- ФРАГМЕНТ ТЕКСТА
--- --- ---

Самоизбавление в буддизме — лишь самоустранение от всякого рода существования, социального не менее, чем естественного: буддизм знает только обязанности по отношению к себе самому, и если в это входит благо других, то это «благо всех живущих существ» находится в полнейшем контрасте с социально-политическим отграничением, которое во всем классическом и нехристианском мире, а также и в большей части христианского установили общественные обязанности. Но буддизм вовсе ведь и не религия — это учение о спасении, которое может получить жаждущий его исключительно один, по собственному желанию и мысли и которое является вполне само по себе, если только он выполняет условия этого спасения, заложенные исключительно в его душевной организации. Чтобы избавление от страдания — единственное содержание буддизма — совершилось, совсем не нужно ни трансцендентной силы, ни милосердия, ни посредника, оно совершается само собой как логический результат отказа души от всякой жизненной воли. То обстоятельство, что здесь социальный и религиозный долг не имеют, таким образом, того соотношения, которое они постоянно обнаруживают всюду, за исключением некоторых нюансов христианской культуры, зависит просто от того, что буддизм не обладает свойствами этого соотношения, что он не содержит социальных норм и не является религией.
За этим исключением, везде (яснее всего в древнем семитическом, греческом, римском мире) религиозная обязанность жертвоприношения, молитва, весь культ — отнюдь не частное дело, они возлагаются на индивида как члена определенной группы, которая в свою очередь вся целиком считается ответственной за религиозные проступки отдельного лица. И именно поэтому общественная жизнь древнего мира, с другой стороны, вполне может протекать под религиозной эгидой. Религиозное освящение, которое с внешней стороны кажется явлением, только сопутствующим социальной необходимости, в действительности составляет вместе с ним внутреннее, по существу, неразрывное единство. То, что общественные запросы ставятся под защиту религии, что отношение отдельного лица к обществу уравнивается с обязанностями перед Богом, — это только разъясняющая или объективирующая выработка мотивов чувства, каковые уже содержатся в социальных отношениях. Этот оборот энергии, развивающейся в первичных явлениях, а затем и вне их пределов, — нередкий факт в области духовной жизни. Самым неудовлетворительным и ошибочным образом это сказывается в понятии силы. Между двумя материальными массами происходит взаимное притяжение; последнее дает начало понятию «сила притяжения», которая вместе с ее «законом» возносится над материальными массами и правит ими с помощью незримых рук. Уже несколько более глубоким является объяснение, что поведение человека в пределах его среды, по-видимому, направляется «обычаем». Несомненно, что при непосредственном материальном значении такого поведения и его целесообразности для существования группы последняя освящает его и наделяет известного рода обязательностью в своих глазах, имя которой «обычай». По крайней мере, нельзя попросту отделаться от чувства, подсказывающего нам, что обычай стоит над общественной жизнью как некоторая идеальная сила и определяет с точки зрения своих всеобщности и единства, как должны протекать отдельные мелочи этой жизни. Всего внушительнее этот формальный процесс совершается там, где действия, развившиеся на почве социальной целесообразности или даже лишь действительности, заимствуют, по-видимому, свою необходимость от религии. Ведь последняя в качестве душевной формы питается еще из многих других источников, ее предметы устанавливают нормы еще для многих других сторон жизни. Она — та точка пересечения, в которой встречаются все душевные интересы, как только они достигли известного подъема.

--- --- ---

- СОБРАННЫЙ МАТЕРИАЛ

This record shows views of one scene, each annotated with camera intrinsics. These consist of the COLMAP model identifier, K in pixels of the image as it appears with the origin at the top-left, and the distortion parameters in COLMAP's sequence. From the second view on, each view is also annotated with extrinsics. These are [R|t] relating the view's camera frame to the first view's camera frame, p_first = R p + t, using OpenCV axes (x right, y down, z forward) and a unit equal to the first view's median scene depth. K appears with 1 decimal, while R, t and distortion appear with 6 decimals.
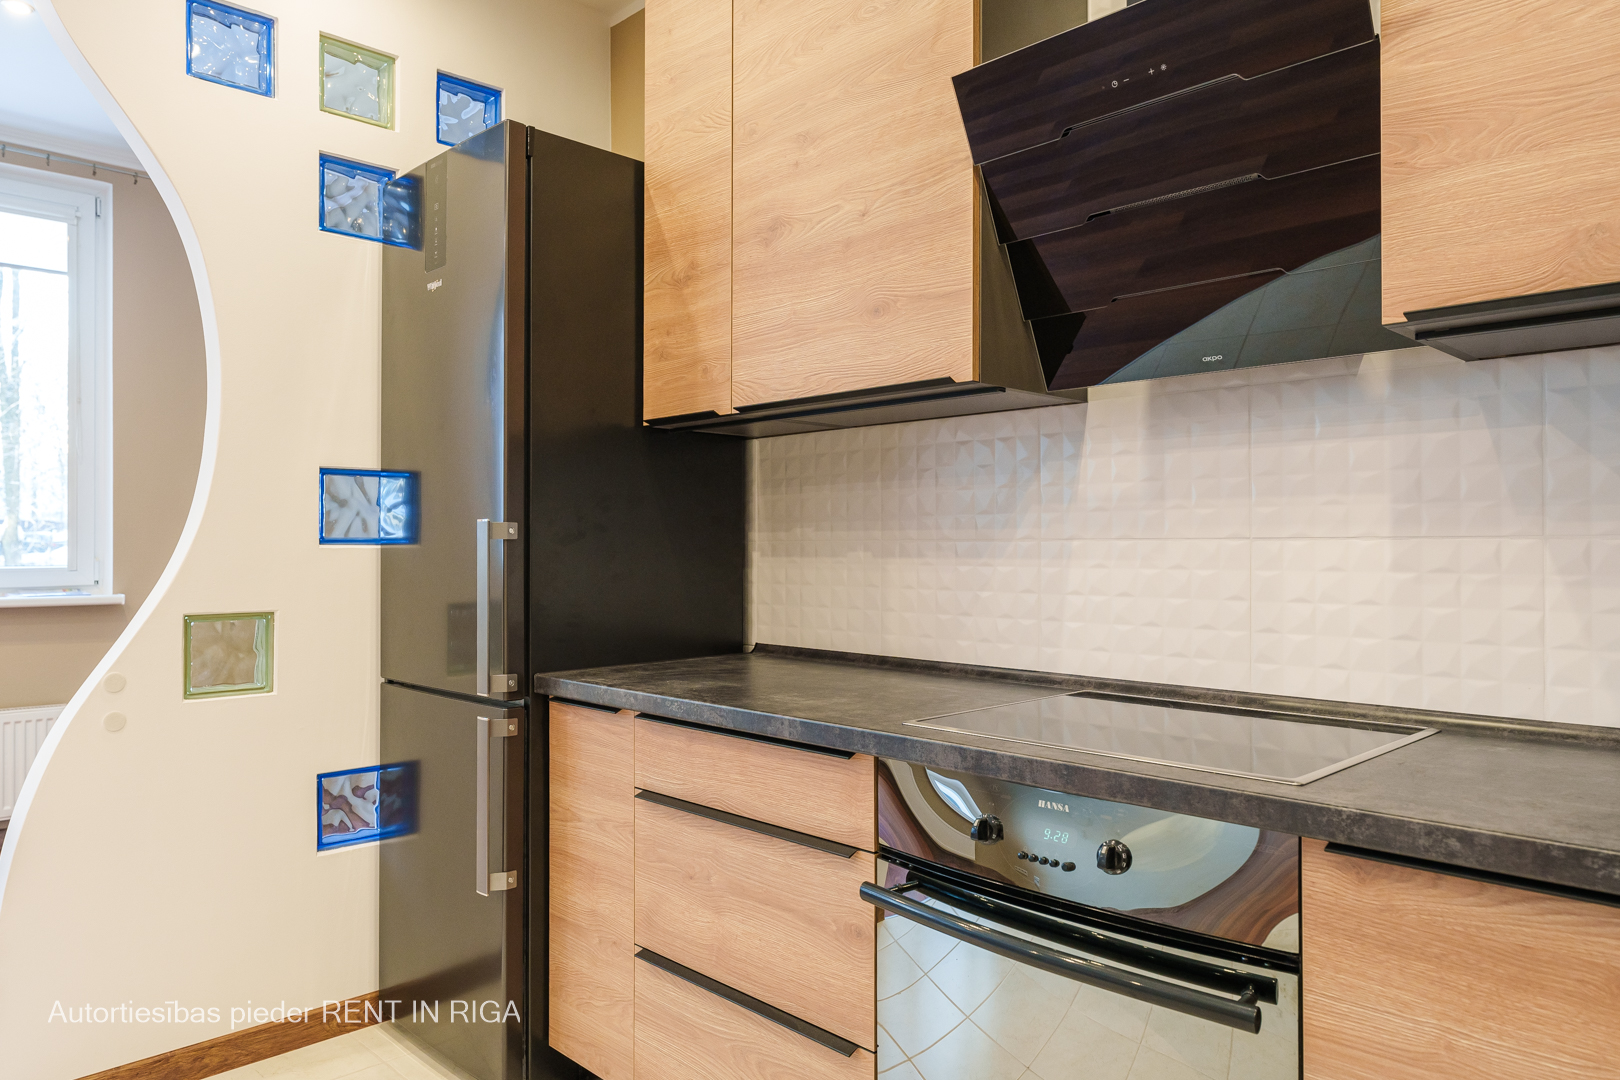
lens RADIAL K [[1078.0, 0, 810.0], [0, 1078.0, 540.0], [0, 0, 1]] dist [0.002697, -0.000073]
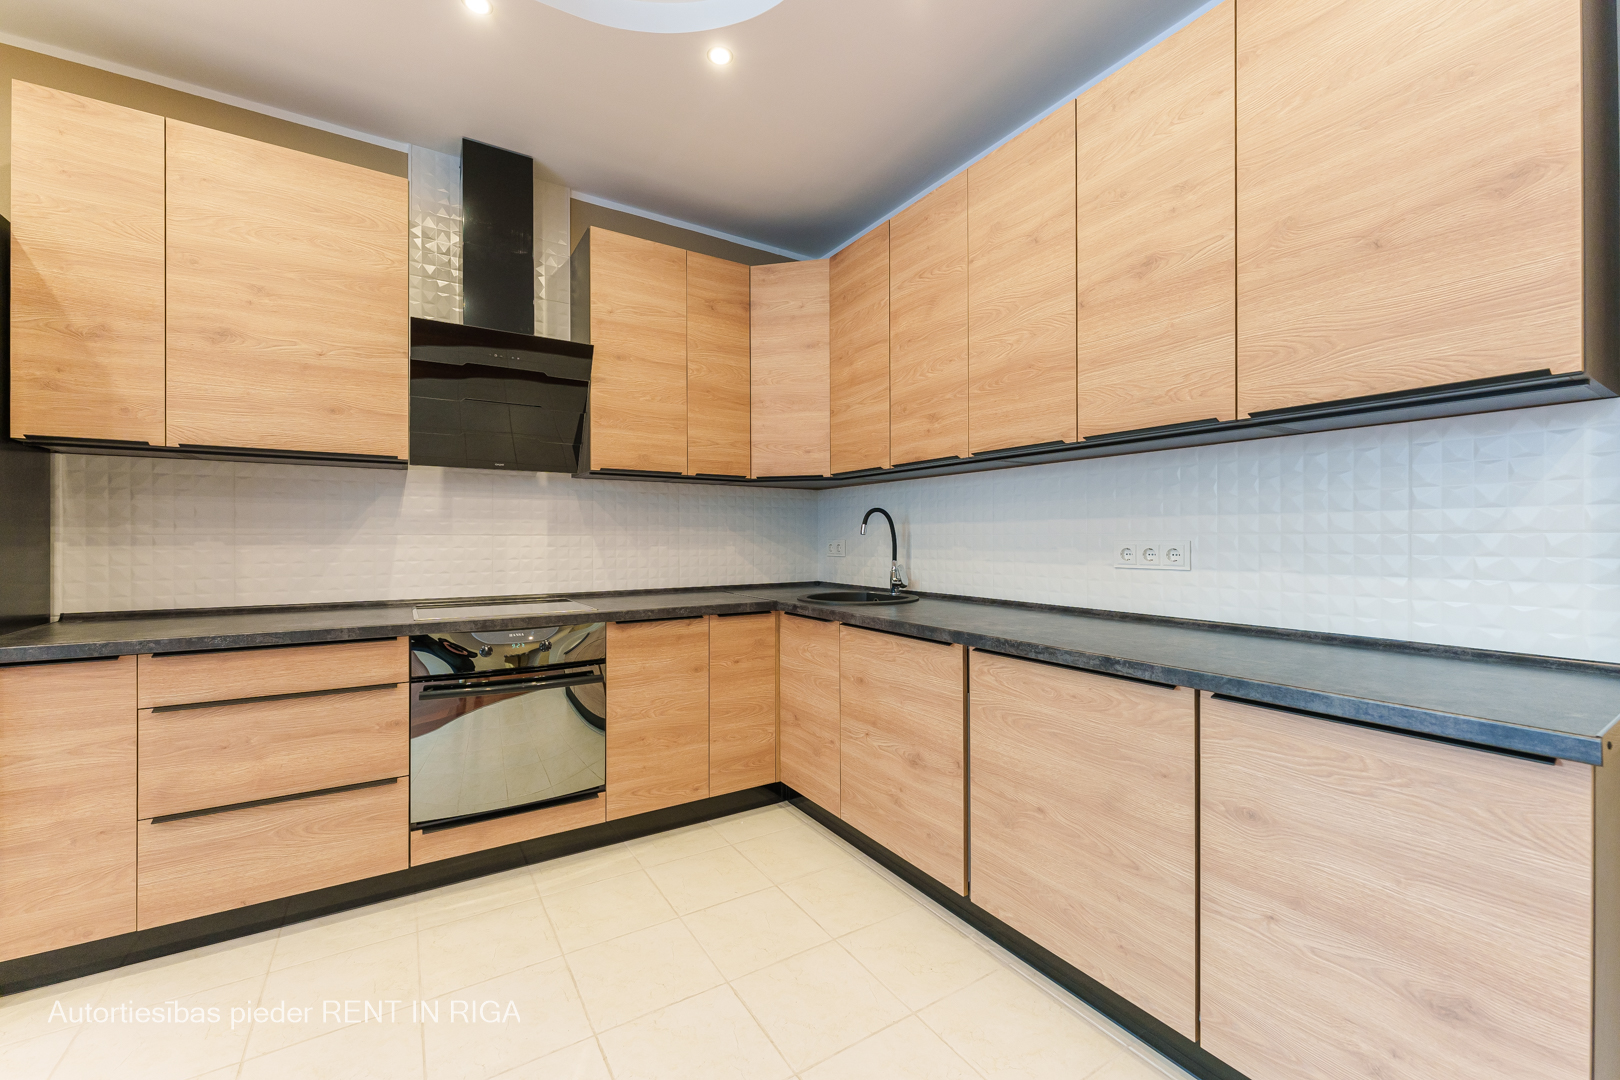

--- --- ---

- ЗАДАНИЯ К ВЫПОЛНЕНИЮ
1) Перечислите всё, что, согласно отрывку о религии и обществе, не нужно для избавления от страдания в буддизме.
2) Продолжите отрывок о религии и обществе, начав сразу после его последнего предложения.
Строки здесь ни при чем.

- ОТВЕТЫ ПО ПОРЯДКУ
1) Трансцендентная сила, милосердие, посредник.

2)
По этой причине религия в самом начале этого рассуждения и могла быть обозначена как одна из тех категорий или запросов, которые позволяют собрать всю совокупность жизни в особую картину с колоритом, окрашивающим решительно все. Если теперь нормы социального скрепления выступают в качестве религиозных, то это не только их новый титул, заимствовавший все свое содержание из фактов общественного характера, — нет. Это обстоятельство подводит указанные нормы под одно общее, наполненное еще другим содержанием понятие, заставляет их слиться с запасами внутренней энергии иного происхождения, так что полученная путем отражения санкция — не только маскировка уже ранее существовавшей, но она, будучи, конечно, жизненной в новой нормировке, является усиленной и расширенной в собственную форму благодаря другим нормам, втекающим в великое, единое русло религиозных предметов и образующим его. В самом деле, если содержание трансцендентных предметов действительно вполне может складываться из упомянутых отношений души к природе, к судьбе, к собственным идеалам, к отдельным лицам, к обществу и человечеству, встречающих, каждое для себя, нечто общее в религиозном настроении, которое приступает к ним, охватывает их, — тогда именно благодаря этому слиянию инородного в ряд совокупностей возникают совершенно новые образования, представляющие собой нечто большее, чем механическая сумма их элементов, и не дающие последним обнаружить тут в точности свой особенный смысл. Я поставил себе здесь задачу — исследовать отдельные социологические состояния и отношения, обладающие как таковые религиозной окраской; это значит, что они не то чтобы получили ее как подарок или требование существующей религии, но, наоборот, они сами из самостоятельного владения религиозными ценностями могут внести и свою лепту в религию. Коренное религиозное чувство получает от них некоторые черты, сверхчувственное усиление и объективирование которых заставляет расти вместе с ними предметы религии в обычном смысле этого слова; а эти последние, несомненно, реагируя, в свою очередь могут сообщить им новые святость и силу.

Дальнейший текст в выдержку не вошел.